(Images with pose keypoints)
________________
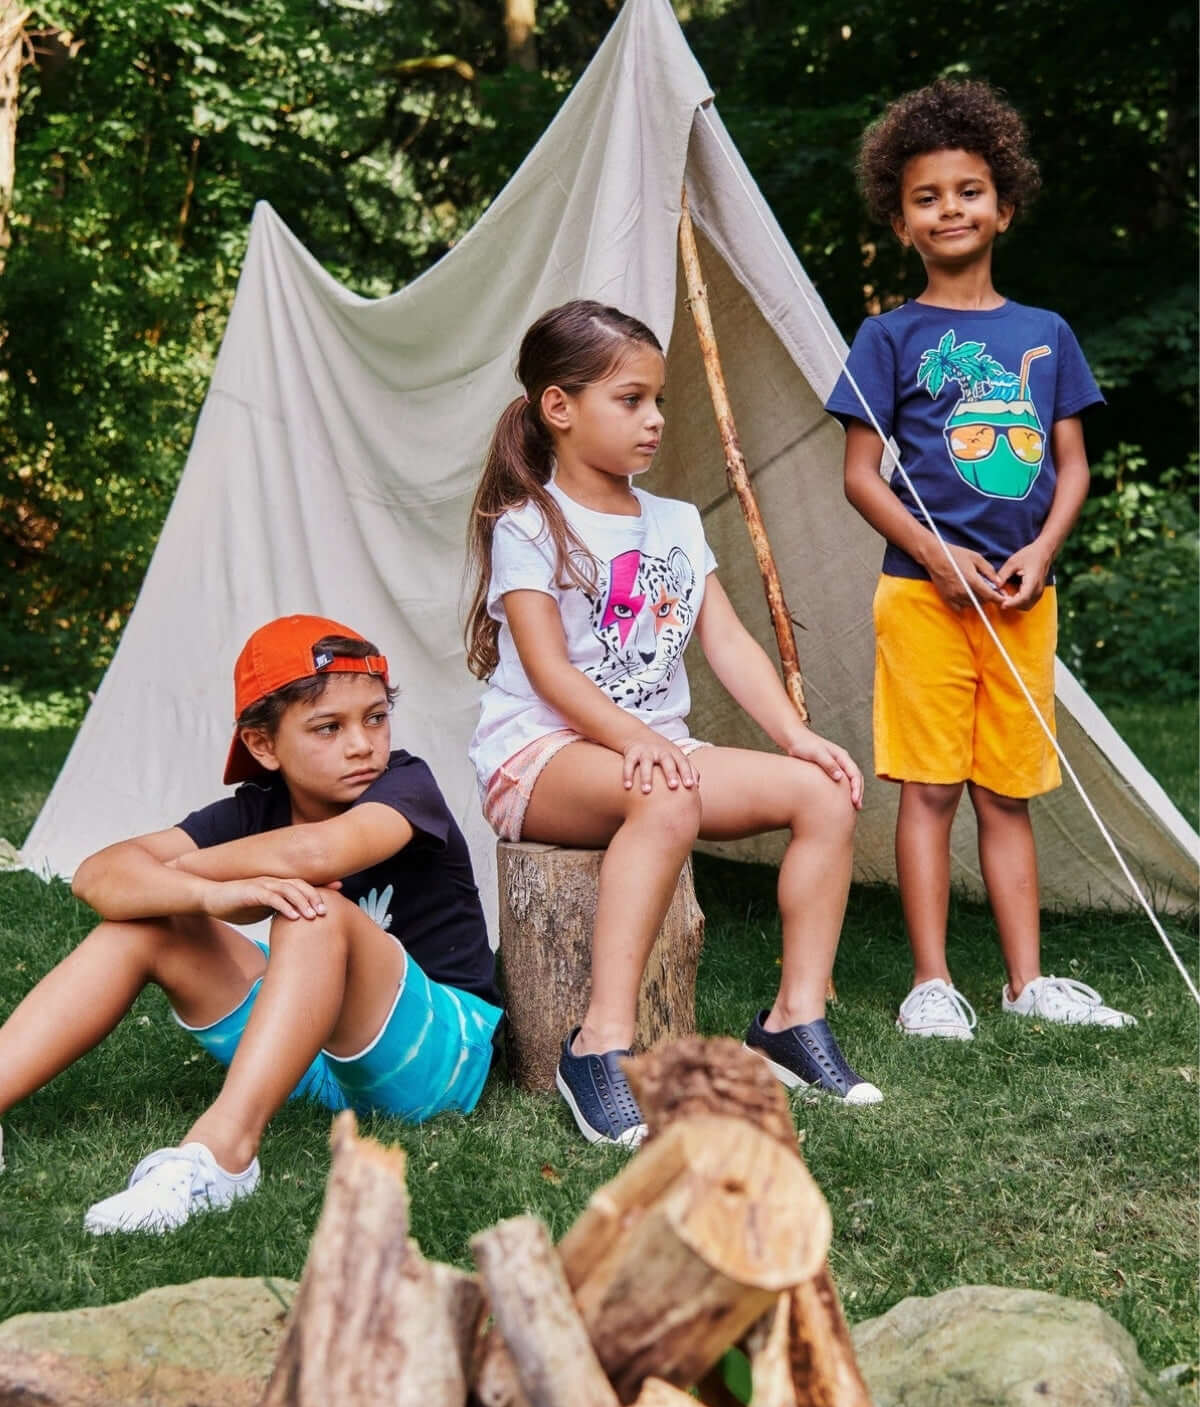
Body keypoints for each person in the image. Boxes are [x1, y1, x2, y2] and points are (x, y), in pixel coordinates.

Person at [465, 299, 880, 1147]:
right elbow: (546, 668)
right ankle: (600, 1046)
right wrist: (637, 740)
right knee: (664, 800)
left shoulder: (677, 524)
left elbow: (725, 643)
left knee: (823, 796)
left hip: (659, 753)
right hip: (543, 757)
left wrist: (798, 738)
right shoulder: (528, 524)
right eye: (631, 400)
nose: (655, 419)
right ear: (559, 407)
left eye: (659, 400)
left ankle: (793, 1024)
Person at [0, 615, 502, 1231]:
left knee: (310, 909)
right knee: (144, 926)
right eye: (328, 727)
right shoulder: (253, 810)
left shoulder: (405, 786)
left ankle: (222, 1157)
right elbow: (95, 876)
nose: (361, 744)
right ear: (264, 745)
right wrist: (206, 897)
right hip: (309, 1062)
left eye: (375, 716)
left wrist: (176, 876)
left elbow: (319, 854)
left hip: (438, 1058)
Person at [825, 78, 1135, 1039]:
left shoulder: (1046, 334)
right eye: (927, 197)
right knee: (930, 789)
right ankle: (931, 984)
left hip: (1019, 601)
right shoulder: (890, 336)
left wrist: (1040, 551)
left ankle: (1024, 982)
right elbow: (861, 475)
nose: (949, 208)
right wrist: (934, 552)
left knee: (1007, 791)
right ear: (900, 221)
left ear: (1005, 205)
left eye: (968, 190)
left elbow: (1073, 466)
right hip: (921, 599)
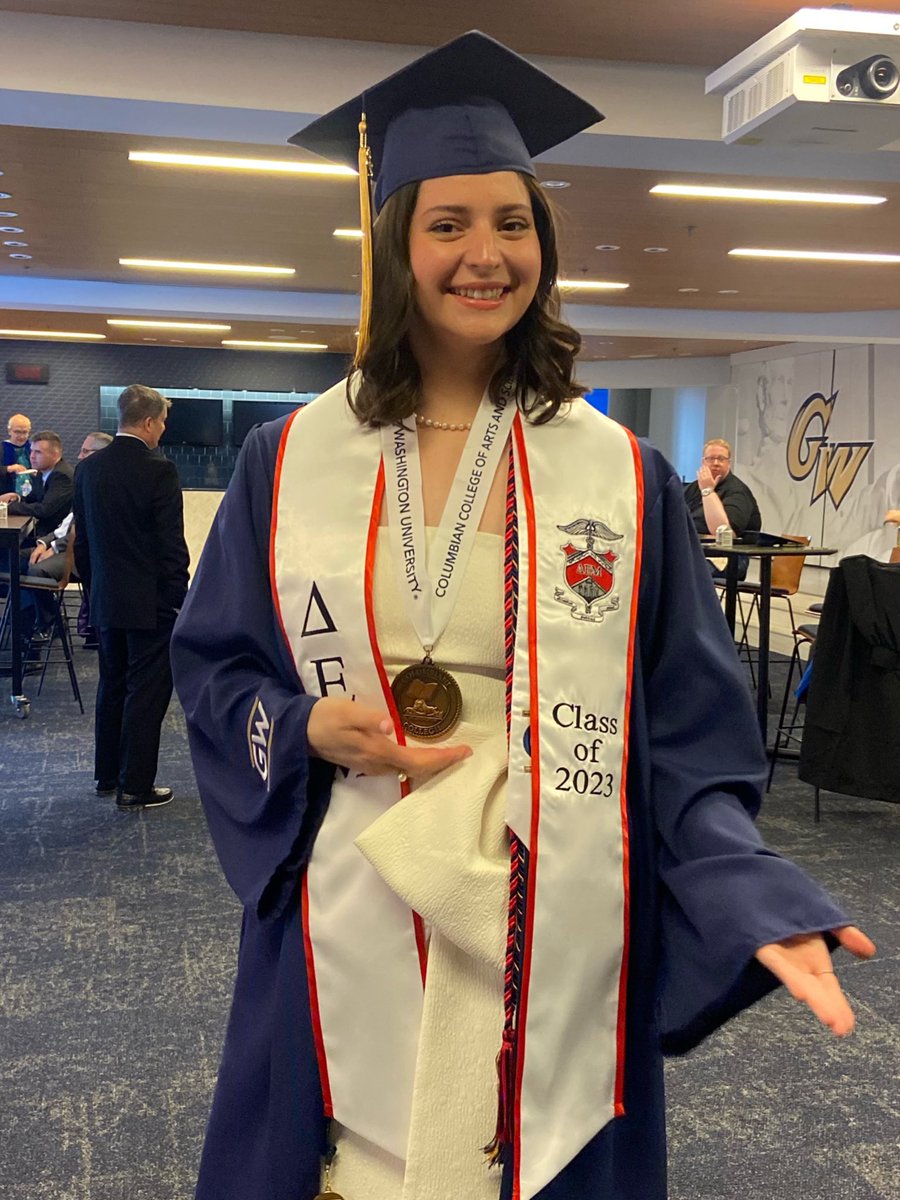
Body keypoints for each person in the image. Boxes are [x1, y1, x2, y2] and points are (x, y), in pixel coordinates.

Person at [170, 32, 875, 1200]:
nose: (485, 254)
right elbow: (215, 672)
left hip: (548, 877)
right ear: (395, 242)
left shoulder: (619, 472)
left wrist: (748, 891)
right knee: (348, 1157)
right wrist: (300, 728)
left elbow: (688, 736)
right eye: (448, 224)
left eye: (514, 222)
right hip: (353, 871)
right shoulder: (285, 458)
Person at [74, 387, 189, 811]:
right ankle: (136, 786)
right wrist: (179, 598)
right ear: (148, 422)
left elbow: (81, 544)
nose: (161, 430)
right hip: (151, 603)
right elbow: (170, 546)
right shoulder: (159, 470)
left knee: (112, 686)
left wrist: (94, 589)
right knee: (146, 693)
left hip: (106, 598)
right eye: (161, 423)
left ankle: (107, 775)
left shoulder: (89, 470)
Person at [21, 432, 113, 638]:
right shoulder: (86, 478)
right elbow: (66, 524)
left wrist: (53, 548)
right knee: (15, 560)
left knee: (33, 569)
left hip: (80, 556)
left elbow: (77, 530)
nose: (79, 456)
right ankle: (29, 623)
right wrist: (44, 543)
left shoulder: (98, 484)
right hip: (61, 543)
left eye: (85, 451)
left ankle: (45, 625)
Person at [0, 430, 74, 543]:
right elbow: (33, 499)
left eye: (38, 452)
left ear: (56, 454)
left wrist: (7, 508)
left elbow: (44, 509)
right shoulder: (42, 471)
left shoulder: (61, 476)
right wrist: (16, 497)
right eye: (31, 451)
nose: (32, 457)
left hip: (53, 538)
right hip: (42, 532)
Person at [683, 437, 761, 539]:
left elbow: (724, 535)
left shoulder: (738, 491)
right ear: (703, 462)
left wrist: (708, 491)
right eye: (710, 459)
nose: (716, 463)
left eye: (721, 459)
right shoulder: (692, 488)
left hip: (726, 553)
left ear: (729, 463)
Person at [3, 413, 32, 478]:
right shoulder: (2, 448)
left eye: (24, 432)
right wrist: (8, 469)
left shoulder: (33, 448)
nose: (21, 436)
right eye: (17, 432)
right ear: (9, 431)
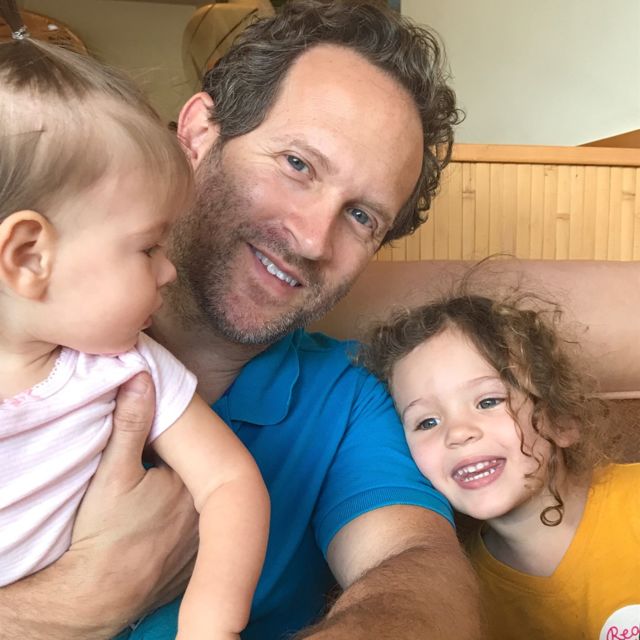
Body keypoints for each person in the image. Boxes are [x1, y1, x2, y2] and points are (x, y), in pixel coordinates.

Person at [1, 1, 484, 638]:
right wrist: (79, 600)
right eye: (298, 165)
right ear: (200, 133)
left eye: (361, 216)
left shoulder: (348, 399)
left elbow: (421, 576)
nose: (313, 239)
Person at [0, 4, 269, 639]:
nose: (168, 270)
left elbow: (230, 482)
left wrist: (209, 624)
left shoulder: (125, 366)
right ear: (29, 257)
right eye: (147, 247)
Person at [360, 290, 640, 639]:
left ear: (560, 419)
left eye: (488, 401)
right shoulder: (460, 596)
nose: (457, 433)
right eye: (427, 422)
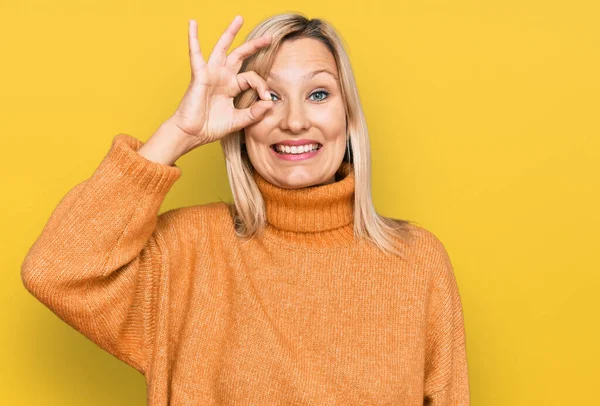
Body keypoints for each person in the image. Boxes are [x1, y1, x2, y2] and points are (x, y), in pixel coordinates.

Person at [21, 12, 470, 405]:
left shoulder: (416, 262)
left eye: (318, 94)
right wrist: (180, 132)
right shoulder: (189, 252)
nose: (294, 120)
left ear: (349, 119)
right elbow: (56, 269)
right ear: (241, 121)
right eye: (269, 96)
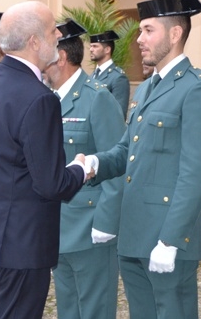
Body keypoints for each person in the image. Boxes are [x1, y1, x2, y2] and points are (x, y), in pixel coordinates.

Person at [85, 0, 201, 319]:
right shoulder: (147, 87)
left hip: (166, 236)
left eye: (148, 30)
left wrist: (172, 239)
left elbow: (195, 174)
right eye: (140, 31)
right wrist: (94, 163)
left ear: (175, 34)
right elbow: (126, 152)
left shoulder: (197, 88)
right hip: (134, 231)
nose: (139, 39)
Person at [0, 0, 89, 319]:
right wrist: (82, 169)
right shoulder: (39, 98)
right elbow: (51, 183)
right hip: (17, 246)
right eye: (52, 29)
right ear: (34, 42)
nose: (58, 35)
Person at [46, 19, 125, 319]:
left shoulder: (97, 97)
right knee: (68, 308)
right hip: (57, 225)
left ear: (61, 57)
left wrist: (106, 223)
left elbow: (116, 162)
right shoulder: (50, 100)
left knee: (94, 310)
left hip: (90, 227)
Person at [89, 30, 130, 118]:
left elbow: (119, 114)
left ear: (107, 49)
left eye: (95, 46)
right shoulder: (92, 75)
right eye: (91, 46)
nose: (91, 49)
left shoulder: (118, 77)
________________
What to do: Scan the entries above for the string "ankle" and copy each line containing it.

Written response:
right ankle: (600, 1046)
left ankle: (793, 1024)
left ankle: (222, 1157)
right ankle: (931, 984)
left ankle: (1024, 982)
right ankle: (136, 786)
left ankle: (107, 775)
right ankle: (29, 623)
left ankle: (45, 625)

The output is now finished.